Mechanistic Insights into Lipooligourea-Lipid Membrane Interactions.

Understanding how synthetic peptidomimetics interact with bacterial membranes is key to developing next-generation antimicrobials. In this study, we investigate the membrane-disruptive behavior of C10-OU4, a cationic lipooligourea foldamer that mimics the amphiphilic architecture of antimicrobial lipopeptides. Using a multitechnique approach─Langmuir monolayer analysis, quartz crystal microbalance with dissipation monitoring (QCM-D), and attenuated total reflection-Fourier transform infrared spectroscopy (ATR-FTIR)─we probe the concentration-dependent interactions of C10-OU4 with lipid membranes that model Gram-positive bacterial membranes. At low concentrations (1 μM), C10-OU4 adsorbs to the membrane surface, inducing minor structural perturbations limited to the polar headgroup region. Increasing the concentration to 5 μM results in significant acyl chain disorder, partial membrane solubilization, and likely, micelle-like aggregate formation, as evidenced by QCM-D frequency shifts and ATR-FTIR data. At 10 μM, near the minimal inhibitory concentration, membrane disintegration becomes extensive, with the lipooligourea adopting orientations suggestive of random or tilted insertion geometries.
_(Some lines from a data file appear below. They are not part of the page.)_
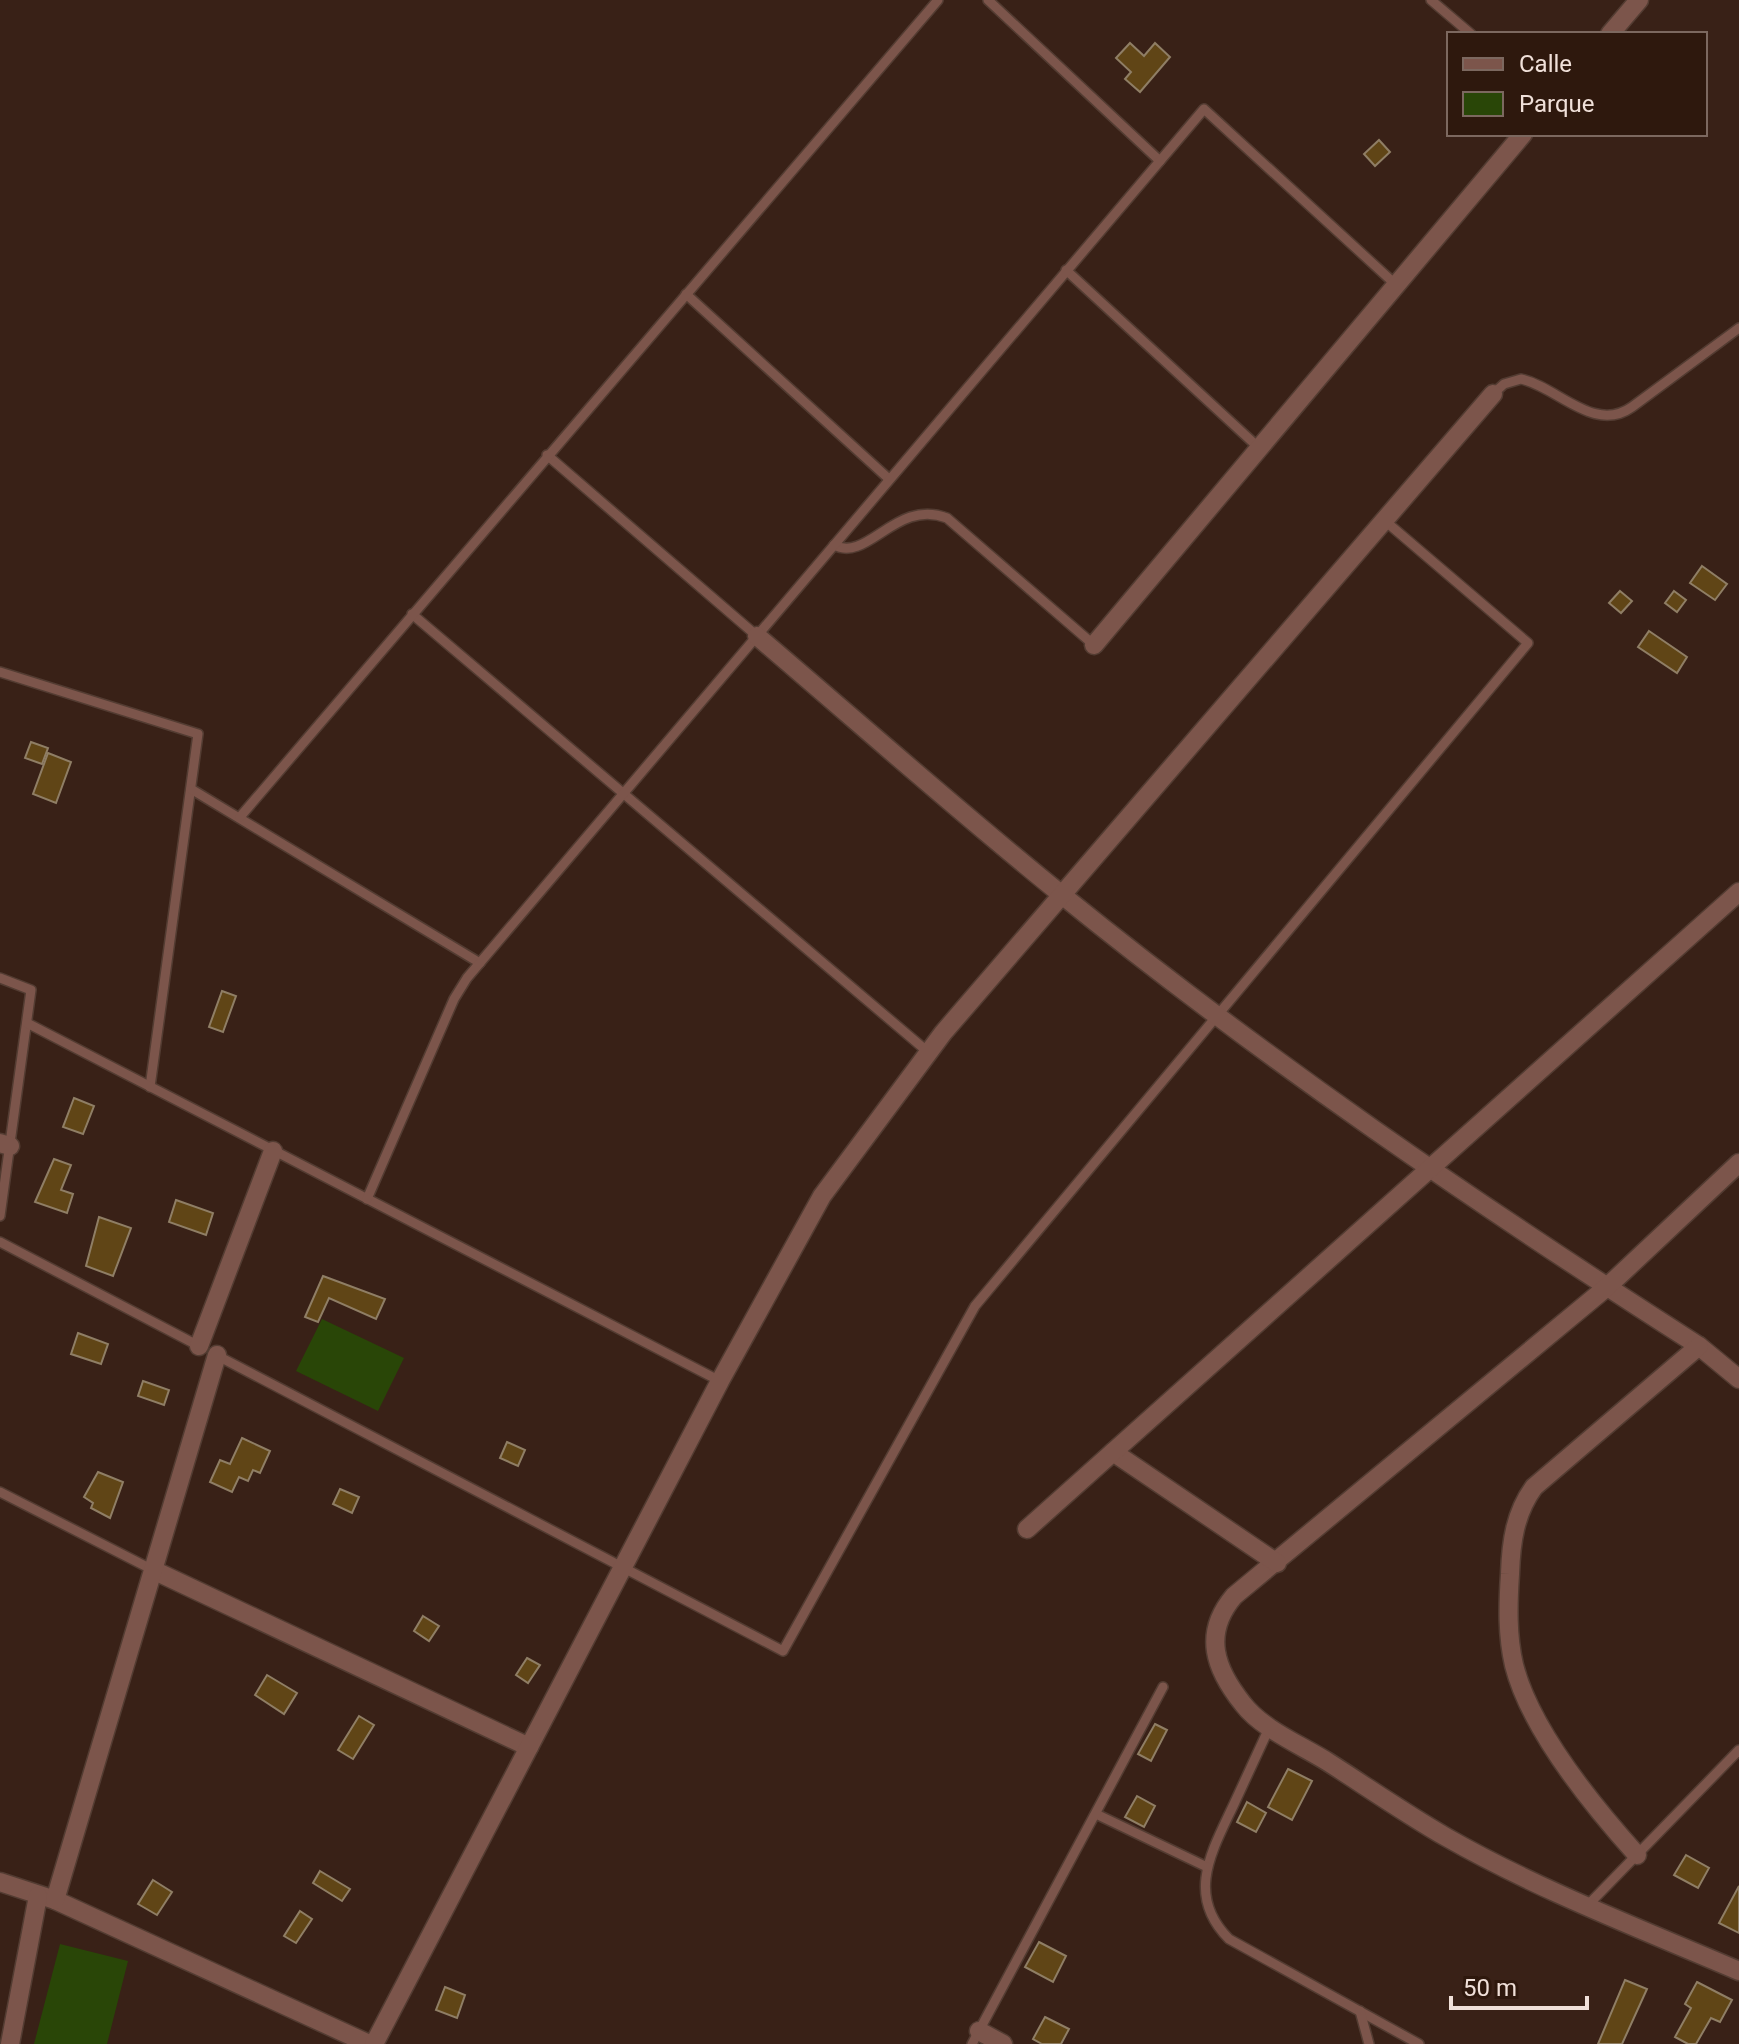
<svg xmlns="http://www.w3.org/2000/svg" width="1739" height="2044" font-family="Roboto,sans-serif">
  <rect width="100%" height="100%" fill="#392117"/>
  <g fill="#294607">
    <polygon points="322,1319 404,1358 378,1411 296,1371"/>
    <polygon points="60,1944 128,1961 107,2044 34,2044"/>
  </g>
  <g fill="#604516" stroke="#8f7e65" stroke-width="2">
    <polygon points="1130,43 1144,56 1155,43 1170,57 1140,92 1125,79 1131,72 1116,58"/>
    <polygon points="1379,140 1390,152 1375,166 1364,154"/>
    <polygon points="1702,566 1727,584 1715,600 1690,583"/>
    <polygon points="1620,591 1632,601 1621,613 1609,603"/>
    <polygon points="1674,591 1686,600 1677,612 1665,603"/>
    <polygon points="1649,631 1687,657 1677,673 1638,647"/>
    <polygon points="31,742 48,748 42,764 25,758"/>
    <polygon points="48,753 71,762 56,803 33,794"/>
    <polygon points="222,991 236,996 223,1032 209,1027"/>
    <polygon points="74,1098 94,1106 83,1134 63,1127"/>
    <polygon points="54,1159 71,1165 61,1190 73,1194 67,1213 35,1202"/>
    <polygon points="176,1200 213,1213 206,1235 169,1222"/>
    <polygon points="99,1217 131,1228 113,1276 86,1266"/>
    <polygon points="323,1276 385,1299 376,1319 329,1298 318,1322 305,1317"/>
    <polygon points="78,1333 108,1344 101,1364 71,1354"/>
    <polygon points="143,1381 169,1390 164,1405 138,1396"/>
    <polygon points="242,1438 270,1451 260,1473 253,1470 248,1481 239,1477 232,1492 210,1482 220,1460 230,1464"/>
    <polygon points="507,1442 525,1450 518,1466 500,1458"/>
    <polygon points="98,1472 123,1482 110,1518 91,1508 93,1503 84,1497"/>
    <polygon points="340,1489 359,1497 352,1513 333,1504"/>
    <polygon points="423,1616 439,1626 429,1641 414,1631"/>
    <polygon points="527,1658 540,1665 528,1683 516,1675"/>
    <polygon points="267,1675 297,1693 284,1714 255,1695"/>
    <polygon points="359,1716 374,1725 353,1759 338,1750"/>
    <polygon points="1155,1724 1167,1730 1151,1761 1138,1754"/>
    <polygon points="1288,1769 1312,1781 1292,1820 1268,1807"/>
    <polygon points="1137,1796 1155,1806 1144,1827 1125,1817"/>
    <polygon points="1247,1802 1266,1813 1256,1832 1237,1822"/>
    <polygon points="1686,1855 1709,1868 1698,1888 1674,1875"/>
    <polygon points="320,1871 350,1889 342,1901 313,1883"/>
    <polygon points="153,1880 172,1892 157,1915 138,1904"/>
    <polygon points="1739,1886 1739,1933 1719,1923"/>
    <polygon points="300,1911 312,1919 296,1943 284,1936"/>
    <polygon points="1039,1942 1066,1956 1053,1982 1025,1967"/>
    <polygon points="1625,1980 1647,1989 1622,2044 1598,2044"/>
    <polygon points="1697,1982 1732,2000 1720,2022 1711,2018 1696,2044 1688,2044 1675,2037 1691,2008 1685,2004"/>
    <polygon points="445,1987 465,1995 457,2018 436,2010"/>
    <polygon points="1045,2017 1069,2029 1061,2044 1042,2044 1033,2039"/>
  </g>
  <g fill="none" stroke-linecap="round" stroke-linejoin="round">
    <defs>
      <g id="service">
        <polyline points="988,0 1160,161"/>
        <polyline points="1431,0 1471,34"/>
        <polyline points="1066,270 1258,447"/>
        <polyline points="686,294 889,479"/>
        <path d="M1493,394L1504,384L1521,379C1558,387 1594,434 1632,407L1739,328"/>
        <polyline points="547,455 757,636"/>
        <path d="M834,545C868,563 896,498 947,518L1094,645"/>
        <polyline points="412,614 928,1052"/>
        <polyline points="0,672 198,734 150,1087"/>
        <polyline points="191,789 480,963"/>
        <polyline points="240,817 938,0"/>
        <polyline points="0,978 31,990 0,1216"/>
        <polyline points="27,1023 720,1381"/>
        <polyline points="367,1199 454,999 467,978 1204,109 1394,283"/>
        <polyline points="0,1242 199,1346"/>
        <polyline points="216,1355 783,1651 975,1306 1528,643 1384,520"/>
        <polyline points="0,1492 153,1570"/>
        <path d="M1270,1726C1258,1752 1246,1778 1234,1804C1212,1851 1185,1895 1229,1939L1419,2044"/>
        <polyline points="1096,1814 1207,1867"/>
        <polyline points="1587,1906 1739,1750"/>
        <polyline points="1360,2011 1369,2044"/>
        <polyline points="972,2044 1163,1687"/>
      </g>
      <g id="minor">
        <polyline points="1610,34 1639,0"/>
        <path d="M757,636C858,722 958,811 1062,895C1264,1059 1480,1206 1699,1346L1739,1379"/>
        <polyline points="1094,645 1523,134"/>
        <polyline points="0,1143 10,1146"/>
        <path d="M1739,1163L1607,1287L1234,1596C1202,1634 1215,1669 1243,1704C1262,1729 1301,1745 1328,1762C1367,1787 1406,1814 1446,1837C1539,1890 1641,1929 1739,1971"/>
        <polyline points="199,1346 273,1151"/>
        <polyline points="1113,1452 1277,1563"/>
        <polyline points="1027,1529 1739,892"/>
        <polyline points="153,1570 529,1747"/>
        <path d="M1637,1855C1593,1806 1530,1729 1514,1665C1507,1635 1508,1604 1510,1574C1511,1542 1515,1513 1534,1487L1699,1346"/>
        <polyline points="0,1882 55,1900 369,2044"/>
        <polyline points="55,1900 217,1355"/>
        <polyline points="979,2031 1003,2044"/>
        <polyline points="10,2044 38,1896"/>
        <polyline points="374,2044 720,1381 822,1196 943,1033 1493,394"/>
      </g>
    </defs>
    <use href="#service" stroke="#533c32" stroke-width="12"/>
    <use href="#minor" stroke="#533c32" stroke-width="21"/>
    <use href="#service" stroke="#7c554b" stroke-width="9"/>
    <use href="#minor" stroke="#7c554b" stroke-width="18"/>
  </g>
  <rect x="1447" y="32" width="260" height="104" fill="#2e180d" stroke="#7c685f" stroke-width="2"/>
  <rect x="1463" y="58" width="40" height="12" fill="#7c554b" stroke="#7c685f" stroke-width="2"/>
  <text x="1519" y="72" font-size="24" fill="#f0e0d9">Calle</text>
  <rect x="1463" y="92" width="40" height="24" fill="#294607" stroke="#7c685f" stroke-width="2"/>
  <text x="1519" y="112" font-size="24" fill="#f0e0d9">Parque</text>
  <path d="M1451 1996v12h136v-12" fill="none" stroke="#f0e0d9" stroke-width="4"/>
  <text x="1463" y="1996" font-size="24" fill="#f0e0d9" stroke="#2e180d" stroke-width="6" paint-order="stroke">50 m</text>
</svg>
These findings support a multimodal mechanism of action that transitions from surface association to full bilayer disruption in a concentration-dependent manner. The combined use of structural and dynamic measurements provides detailed insight into the physicochemical principles underlying lipooligourea-membrane interactions, offering a foundation for the rational design of membrane-active foldamer antibiotics.